* [Your assignment] Set down the entries again word for word, without any of the images.

Records drawn from a dataset:
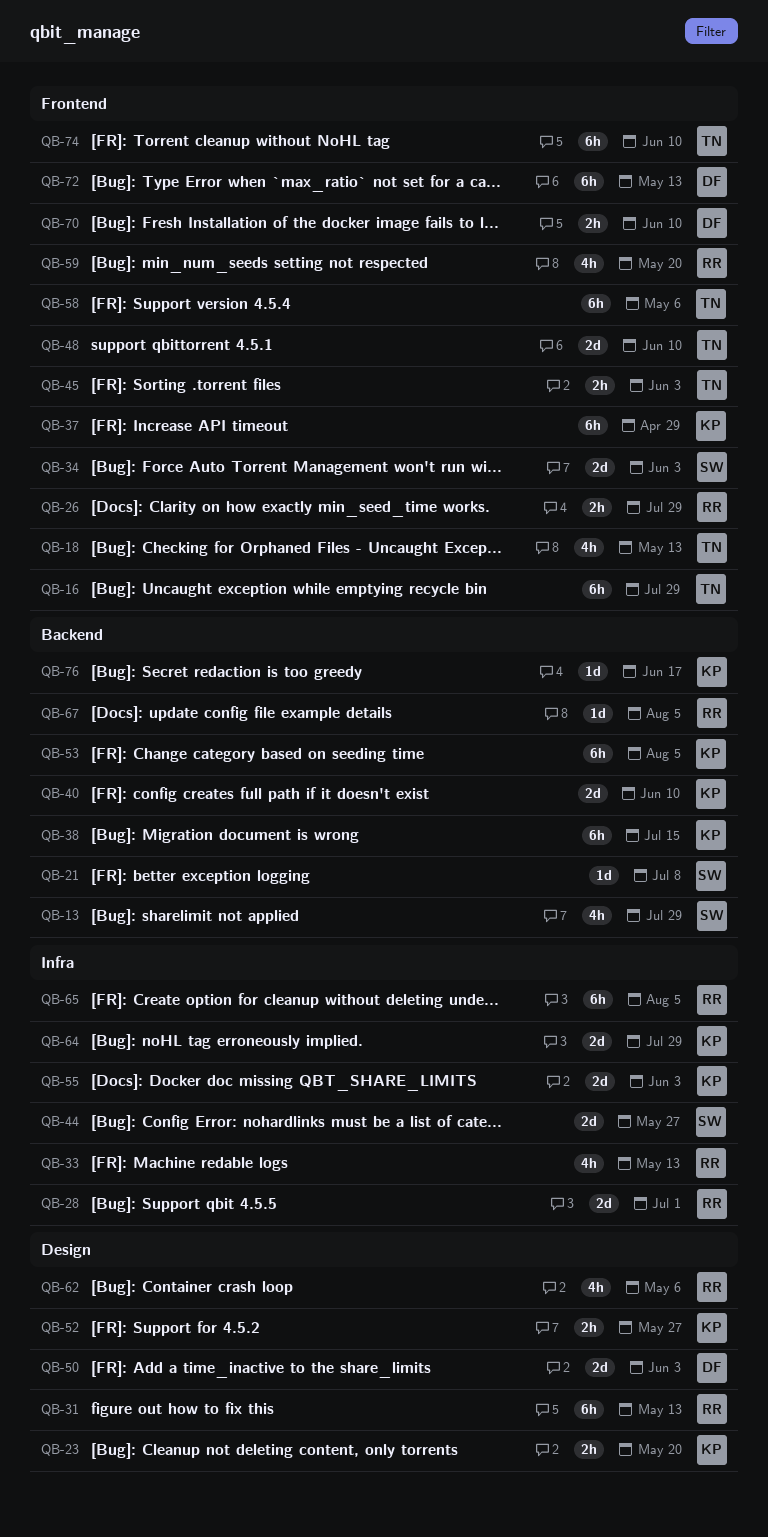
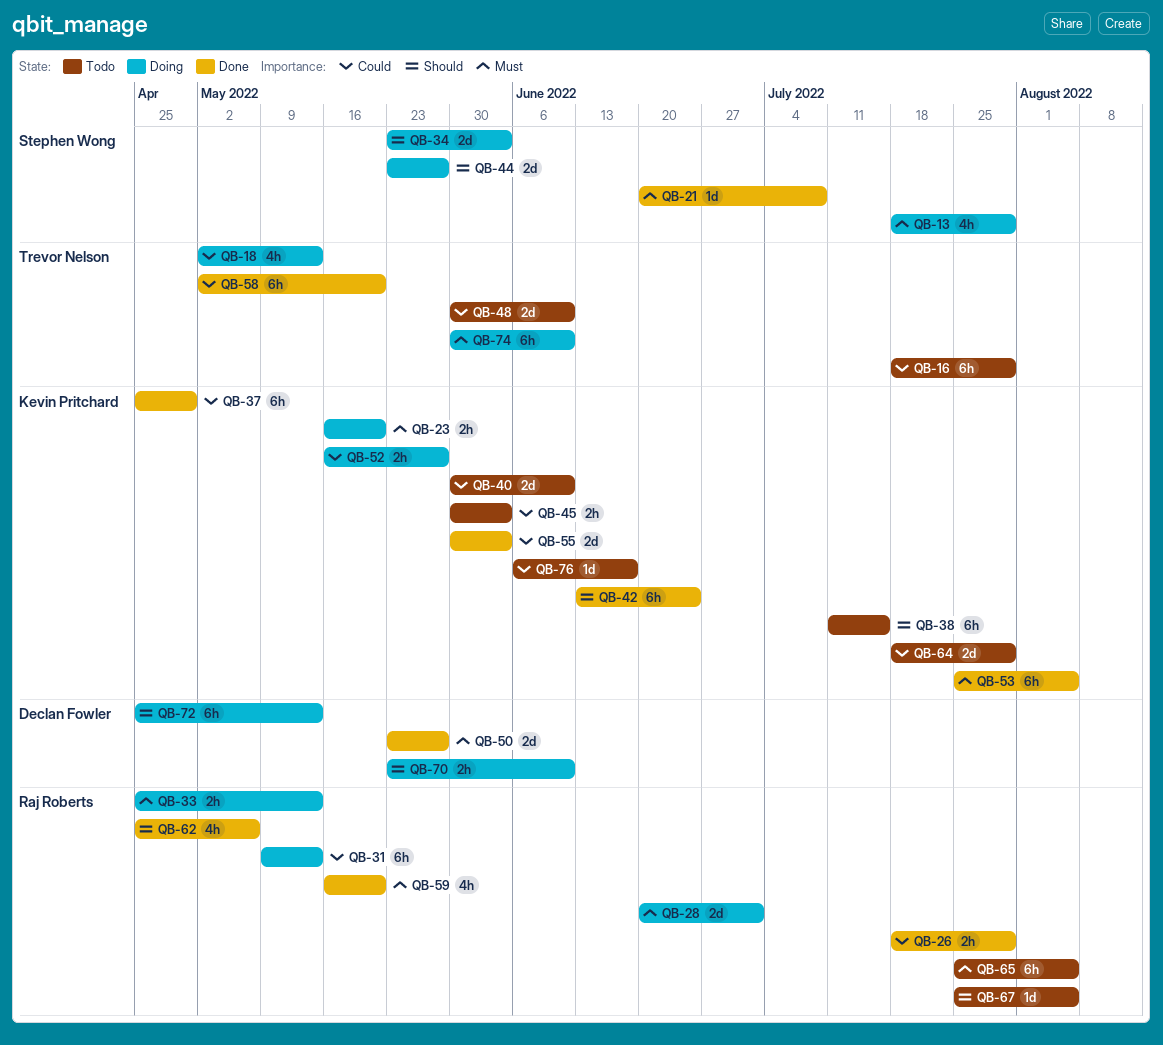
QB-33, estimate: 4h -> 2h
QB-42: none -> present
QB-45, owner: Trevor Nelson -> Kevin Pritchard
QB-50, due: Jun 3 -> May 27
QB-58, due: May 6 -> May 20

* [Exercise solution]
QB-33, estimate: 4h -> 2h
QB-42: none -> present
QB-45, owner: Trevor Nelson -> Kevin Pritchard
QB-50, due: Jun 3 -> May 27
QB-58, due: May 6 -> May 20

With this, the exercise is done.